Capgemini has released a new report Street Smart: Putting the citizen at the center of Smart City initiatives which explores responses from 10,000 citizens and over 300 city officials across 10 countries and 58 cities.
Today’s city living is falling short of citizens’ increased expectations in the digital age, according to the study.
Many citizens are frustrated with the current set up of the city in which they live and are prepared to vote with their feet by leaving for a more digitally advanced city.
On an average, 40% of global citizens may leave their city in the future because of various ‘digital frustrations’.
More than half of citizens (58%) perceive smart cities as sustainable and that they provide a better quality of urban services (57%).
In addition, more than a third of citizens surveyed (36%) are willing to pay more for enriched urban existence. However, serious challenges to implementation exist, particularly in terms of data and funding.
Two thirds of the world’s population is expected to live in a city by 2050, with the number of megacities set to rise from 33 in 2030 to 43 by 2050.
Within the context of population growth, Capgemini has found that only one in ten city officials say they are in the advanced stages of implementing a smart city vision, and less than a quarter (only 22%) have begun implementing smart city initiatives.
However, there is a considerable global desire for smart cities among citizens, meaning an accelerated approach would be well received.
The key to unlocking an improved urban life
Sustainability is of increased importance for urbanites. Citizens find challenges such as pollution (42%) and of lack of sustainability initiatives (36%) a major concern and may leave their city as a result.
However, over the past three years, 42% of city officials say that sustainability initiatives have lagged, and 41% say their cities becoming unsustainable over the next 5-10 years is one of the top five consequences of not adopting digital technology.
While smart city initiatives can lead to improvements across urban services, Capgemini has found that perception is key, and that the benefits aren’t just limited to tangible outcomes. Citizens using smart city initiatives are happier with the quality of their city life.
Up to 73% of citizens who have used smart city initiatives say they are happier with their quality of life in terms of health factors, such as air quality. However, this drops sharply to 56% among those who have not used a smart city initiative. More than a third of citizens (36%) are willing to pay to live in a smart city. This figure rises for younger and richer citizens: 44% among millennials, 41% among Gen Z respondents and 43% among those earning more than $80,000.
Other key study findings include:
Smart city initiatives help to manage the COVID-19 crisis.
Accelerating implementation requires close collaboration between key stakeholders.

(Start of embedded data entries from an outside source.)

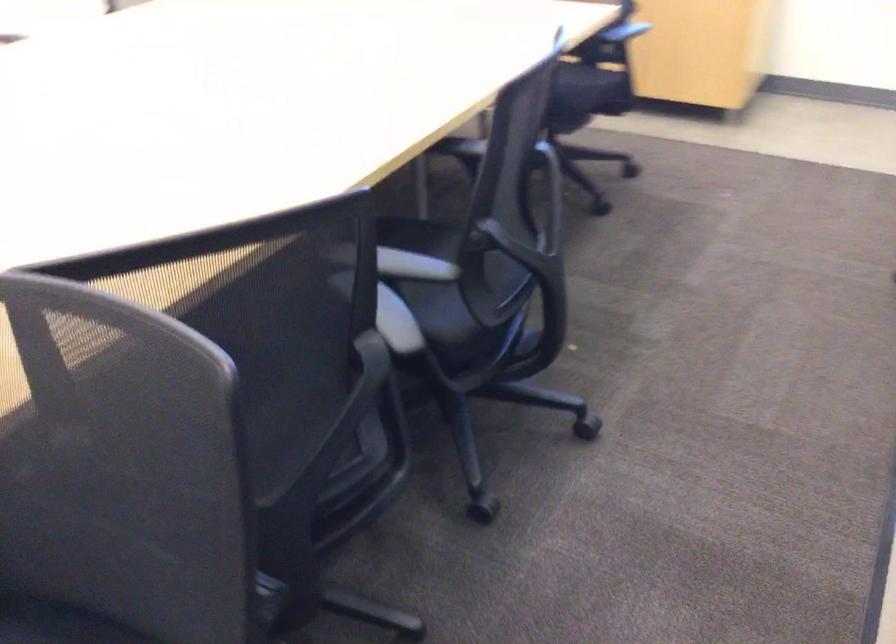
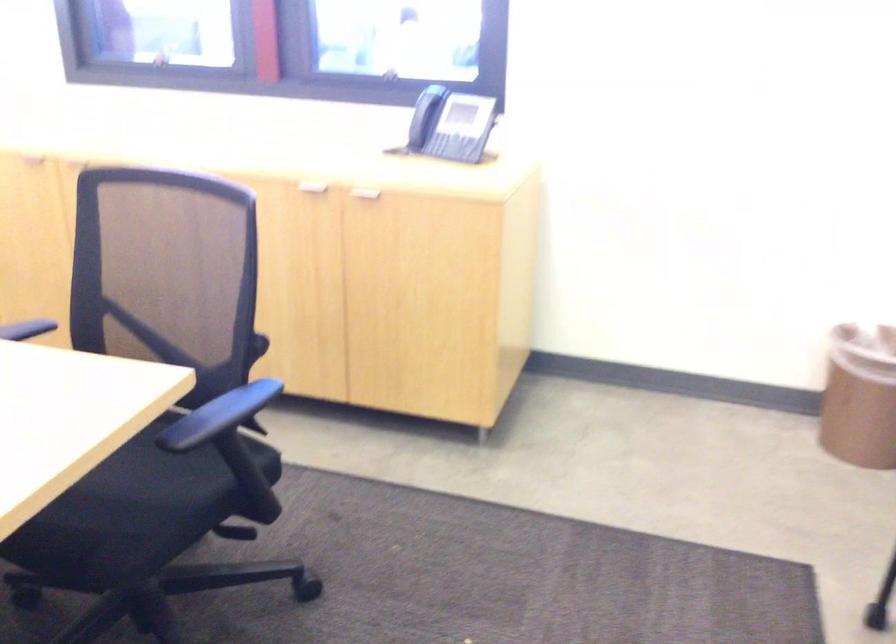
In the second image, find the point that corresponds to the point at 562,84 in the first image.

(124, 498)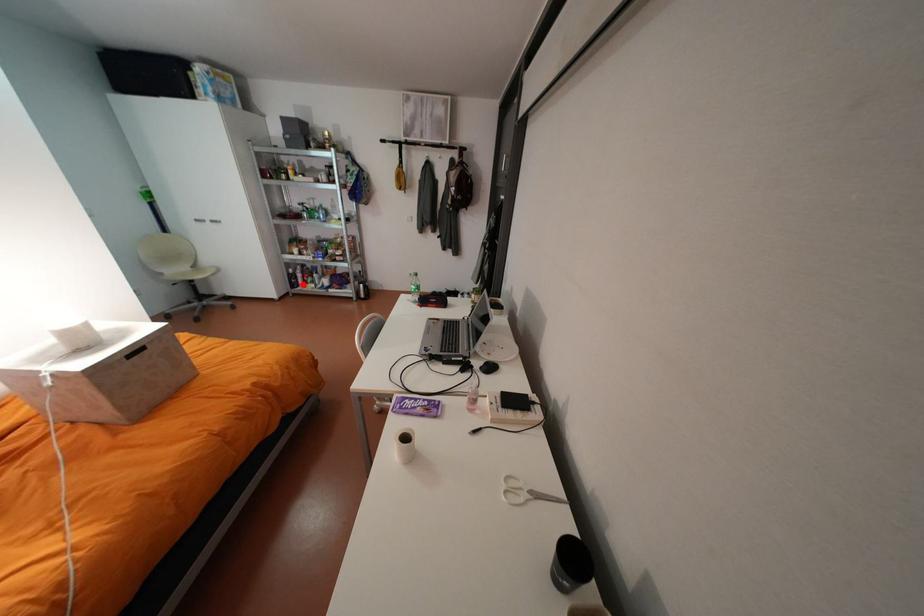
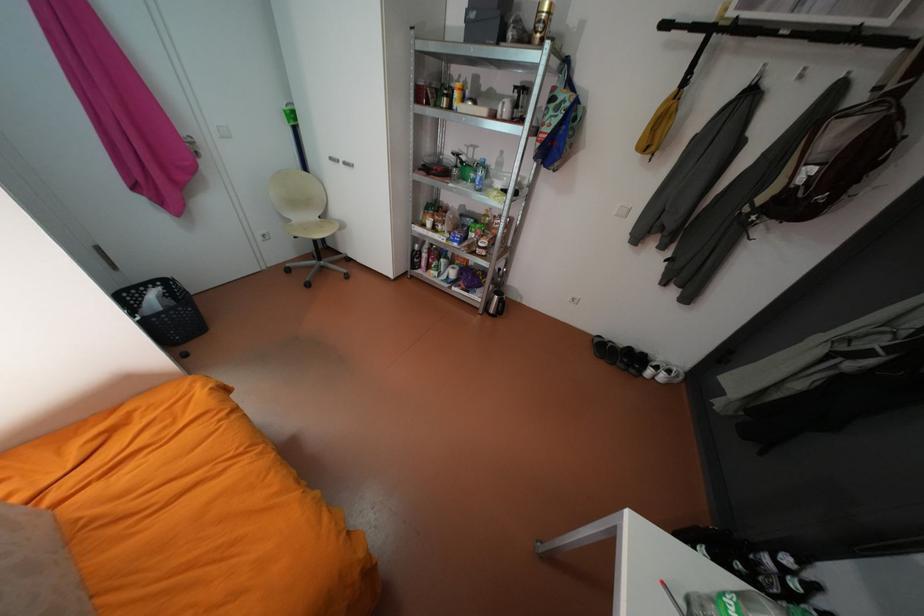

Data and funding are critical implementation challenges
Matthias Wieckmann, the head of digital strategy, city of Hamburg, said: ”When considering a smart city initiative, it is best to start with very small experimentations that can be tested before expanding and securing visibility and viability for funding. For city officials early in their journey, smaller solutions will help pave the way faster rather than starting with a big overall solution. It is also easier to find support and finance for projects this way.”
Pierre-Adrien Hanania, Capgemini’s global offerlLeader for AI in the public sector, says: “Smart city perception and status have become an important differentiator for citizens. It has become crucial for city planners and officials to realize that the citizens are the smartest asset a city has and to put them at the center of smart city initiatives. City officials must work to ensure that technology-led interventions give people the experience and quality of life that they want and need.
“By doing so, cities will avoid their inhabitants leaving for another city and will enhance their digitization pathway, benefiting of the willingness of citizen to invest in their home. Furthermore, smart initiatives allow cities to be more resilient to challenges like COVID-19 but to achieve that, it is key to federate both the data environment and the city’s stakeholders in order to shape the blueprint of their city together – putting sustainability, data privacy and the city’s DNA at its core.”